- Schärtel in 1955
- Born: 6 October 1919 Weiden in der Oberpfalz, Germany
- Died: 24 August 2012 (aged 92) Weiden in der Oberpfalz, Germany
- Occupations: Operatic mezzo-soprano; Operatic contralto;
- Organizations: Cologne Opera; Bayreuth Festival;

= Elisabeth Schärtel =

German mezzo-soprano and contralto (1919–2012)

Elisabeth Schärtel (6 October 1919 – 24 August 2012) was a German operatic mezzo-soprano and contralto. A member of the Cologne Opera from 1959 to 1967, she performed leading parts at major European opera houses and regularly at the Bayreuth Festival.

== Career ==
Born in Weiden in der Oberpfalz, she studied with Anna Bahr-Mildenburg in Munich and with Henny Wolff in Hamburg. She made her debut in 1942 at the Stadttheater Gießen. From 1959 to 1967 she was a member of the Cologne Opera. In 1965, she appeared there as the mother of Stolzius in the premiere of Bernd Alois Zimmermann's Die Soldaten. She performed in opera recordings by the broadcaster Westdeutscher Rundfunk, such as Verdi's Falstaff with Mario Rossi conducting, where she sang Meg Page alongside Dietrich Fischer-Dieskau in the title role.

Schärtel performed at the Bayreuth Festival from 1954 to 1967, singing leading parts in Wagner's music dramas as well as minor parts. In 1954 and 1955 she appeared as Mary in Der fliegende Holländer, in 1958 to 1961 every year as Magdalene in Die Meistersinger von Nürnberg, in 1962 as Erda in Das Rheingold and Ortrud in Lohengrin.

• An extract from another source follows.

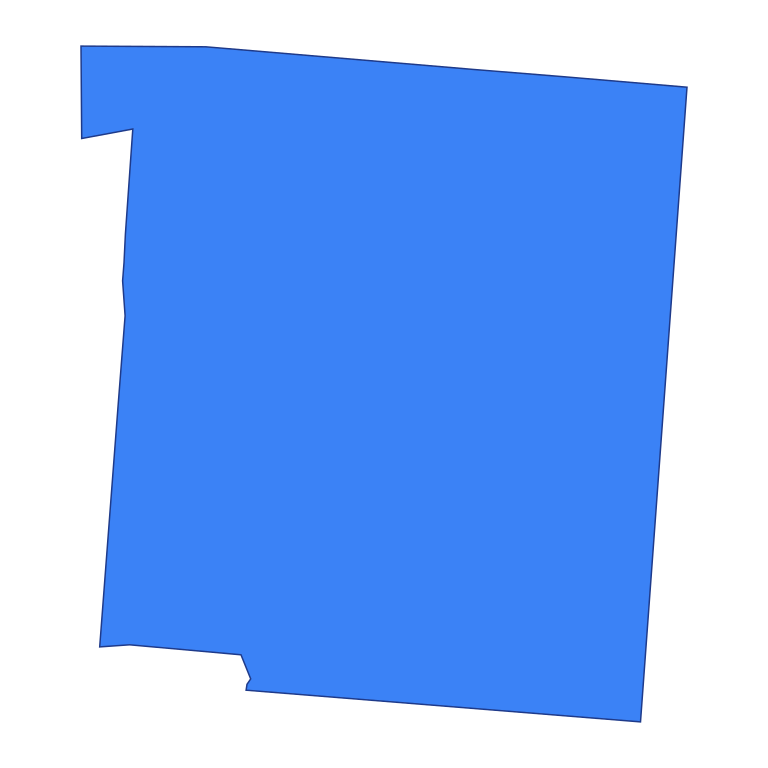 the district of Warren, Ohio, United States of America
{"feature_id": "52423323B78802175284896", "entity_name": "Warren", "entity_type": "district", "adm_level": 2, "iso_a3": "USA", "parent_name": "United States of America", "parent_adm1": "Ohio", "projection": "mercator", "projection_center": [-84.252, 39.422], "detail": "fine", "context": "isolated", "style": "filled", "palette": "blue", "viewbox_px": 768, "rotation_deg": 0, "n_neighbors": 0, "source": "geoboundaries", "source_scale": "gbopen_adm2", "svg_char_len": 363}
<svg xmlns="http://www.w3.org/2000/svg" viewBox="0 0 768 768"><path d="M472.9,69.4L205.7,46.8L81.0,46.1L81.7,138.5L132.8,129.0L125.4,234.1L124.0,262.9L122.6,280.8L125.1,315.8L118.2,404.3L99.7,646.9L129.6,644.8L241.0,654.8L250.7,678.9L247.0,684.3L246.1,690.2L640.5,721.9L687.0,87.2L562.3,76.6L472.9,69.4Z" fill="#3b82f6" stroke="#1e3a8a" stroke-width="1.5"/></svg>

She was a guest in European opera houses and at festivals. In 1961 she appeared at the Maggio Musicale Fiorentino as Adelaide in Arabella by Richard Strauss. In 1962 she was a guest at the Hamburg State Opera as the Nurse in Die Frau ohne Schatten by Richard Strauss, staged by Oscar Fritz Schuh and conducted by Wolfgang Sawallisch, alongside Franz Crass and Helga Pilarczyk, among others. In 1966, she appeared as Brangäne in Wagner's Tristan und Isolde at the Vienna State Opera. She performed Magdalene in Lisbon, and Kundry in Wagner's Parsifal at the Deutsche Oper Berlin.

Schärtel was a voice teacher at the Musikhochschule Nürnberg. She died in her home town and was buried on the municipal cemetery on 29 August 2012.